[[ The data open ]]
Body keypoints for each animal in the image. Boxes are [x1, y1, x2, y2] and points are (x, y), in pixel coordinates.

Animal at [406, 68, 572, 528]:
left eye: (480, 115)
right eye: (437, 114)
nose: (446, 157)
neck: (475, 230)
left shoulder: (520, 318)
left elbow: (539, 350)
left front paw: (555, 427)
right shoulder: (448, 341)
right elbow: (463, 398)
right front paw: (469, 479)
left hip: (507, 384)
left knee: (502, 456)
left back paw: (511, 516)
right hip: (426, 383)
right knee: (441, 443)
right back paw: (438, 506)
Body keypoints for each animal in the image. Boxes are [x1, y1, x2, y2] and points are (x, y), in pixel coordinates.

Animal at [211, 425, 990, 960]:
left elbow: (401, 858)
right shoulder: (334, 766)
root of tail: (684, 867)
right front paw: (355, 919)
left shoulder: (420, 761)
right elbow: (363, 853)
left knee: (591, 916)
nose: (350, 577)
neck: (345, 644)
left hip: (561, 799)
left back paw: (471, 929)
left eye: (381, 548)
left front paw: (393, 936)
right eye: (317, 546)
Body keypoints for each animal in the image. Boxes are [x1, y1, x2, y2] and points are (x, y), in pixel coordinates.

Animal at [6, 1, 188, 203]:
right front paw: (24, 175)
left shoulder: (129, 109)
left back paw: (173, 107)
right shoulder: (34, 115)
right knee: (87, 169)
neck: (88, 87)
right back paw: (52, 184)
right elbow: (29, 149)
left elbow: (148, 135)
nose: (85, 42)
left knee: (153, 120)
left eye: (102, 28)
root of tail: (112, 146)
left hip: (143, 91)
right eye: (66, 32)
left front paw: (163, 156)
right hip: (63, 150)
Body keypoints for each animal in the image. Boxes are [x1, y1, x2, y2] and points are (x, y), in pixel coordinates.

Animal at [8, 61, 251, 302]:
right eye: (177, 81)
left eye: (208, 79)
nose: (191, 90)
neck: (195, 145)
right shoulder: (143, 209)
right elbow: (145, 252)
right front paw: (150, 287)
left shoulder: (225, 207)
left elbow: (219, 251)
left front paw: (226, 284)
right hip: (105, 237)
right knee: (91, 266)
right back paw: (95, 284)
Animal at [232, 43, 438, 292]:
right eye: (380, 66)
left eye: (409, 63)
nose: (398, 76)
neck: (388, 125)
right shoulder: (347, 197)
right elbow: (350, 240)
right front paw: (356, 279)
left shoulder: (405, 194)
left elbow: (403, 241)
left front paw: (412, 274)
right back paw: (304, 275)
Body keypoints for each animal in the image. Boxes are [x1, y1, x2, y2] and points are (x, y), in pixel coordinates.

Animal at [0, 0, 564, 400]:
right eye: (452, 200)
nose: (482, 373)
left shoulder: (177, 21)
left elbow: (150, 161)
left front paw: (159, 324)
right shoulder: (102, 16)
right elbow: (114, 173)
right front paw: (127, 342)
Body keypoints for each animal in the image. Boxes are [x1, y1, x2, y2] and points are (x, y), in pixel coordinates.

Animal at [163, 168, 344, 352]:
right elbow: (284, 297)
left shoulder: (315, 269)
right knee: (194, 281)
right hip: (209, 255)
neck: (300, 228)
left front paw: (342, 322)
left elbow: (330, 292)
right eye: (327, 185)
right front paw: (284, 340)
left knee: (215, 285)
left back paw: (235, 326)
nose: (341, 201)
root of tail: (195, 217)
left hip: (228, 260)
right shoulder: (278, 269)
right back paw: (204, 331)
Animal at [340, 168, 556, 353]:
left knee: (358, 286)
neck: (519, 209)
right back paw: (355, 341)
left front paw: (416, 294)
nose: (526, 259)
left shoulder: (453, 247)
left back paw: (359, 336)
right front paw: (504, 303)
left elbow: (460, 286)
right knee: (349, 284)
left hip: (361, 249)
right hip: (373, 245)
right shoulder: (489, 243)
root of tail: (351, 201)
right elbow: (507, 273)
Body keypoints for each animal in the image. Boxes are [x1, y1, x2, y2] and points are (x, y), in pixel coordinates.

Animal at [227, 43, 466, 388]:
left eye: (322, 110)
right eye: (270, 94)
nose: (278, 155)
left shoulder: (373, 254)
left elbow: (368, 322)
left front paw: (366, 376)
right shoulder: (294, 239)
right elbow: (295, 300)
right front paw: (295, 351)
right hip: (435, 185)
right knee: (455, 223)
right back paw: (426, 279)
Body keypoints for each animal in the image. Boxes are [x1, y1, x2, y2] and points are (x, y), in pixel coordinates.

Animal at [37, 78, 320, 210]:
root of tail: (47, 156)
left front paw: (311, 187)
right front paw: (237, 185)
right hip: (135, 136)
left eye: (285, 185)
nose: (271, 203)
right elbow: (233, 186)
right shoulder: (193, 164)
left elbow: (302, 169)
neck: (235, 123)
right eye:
[[ The data closed ]]
*What you need to do*. Take the entries above and return only the lines from the one with "left elbow: (460, 286)" to the one with "nose: (271, 203)", both included, unchanged.

*Output*.
left elbow: (460, 286)
right knee: (349, 284)
left hip: (361, 249)
right hip: (373, 245)
right shoulder: (489, 243)
root of tail: (351, 201)
right elbow: (507, 273)
Body keypoints for each animal in the image. Boxes are [x1, y1, x2, y2] and points are (x, y), in pixel coordinates.

Animal at [227, 43, 466, 388]:
left eye: (322, 110)
right eye: (270, 94)
nose: (278, 155)
left shoulder: (373, 254)
left elbow: (368, 322)
left front paw: (366, 376)
right shoulder: (294, 239)
right elbow: (295, 300)
right front paw: (295, 351)
right hip: (435, 185)
right knee: (455, 223)
right back paw: (426, 279)
Body keypoints for each animal in the image. Boxes are [x1, y1, x2, y2] and points are (x, y), in pixel coordinates.

Animal at [37, 78, 320, 210]:
root of tail: (47, 156)
left front paw: (311, 187)
right front paw: (237, 185)
right hip: (135, 136)
left eye: (285, 185)
nose: (271, 203)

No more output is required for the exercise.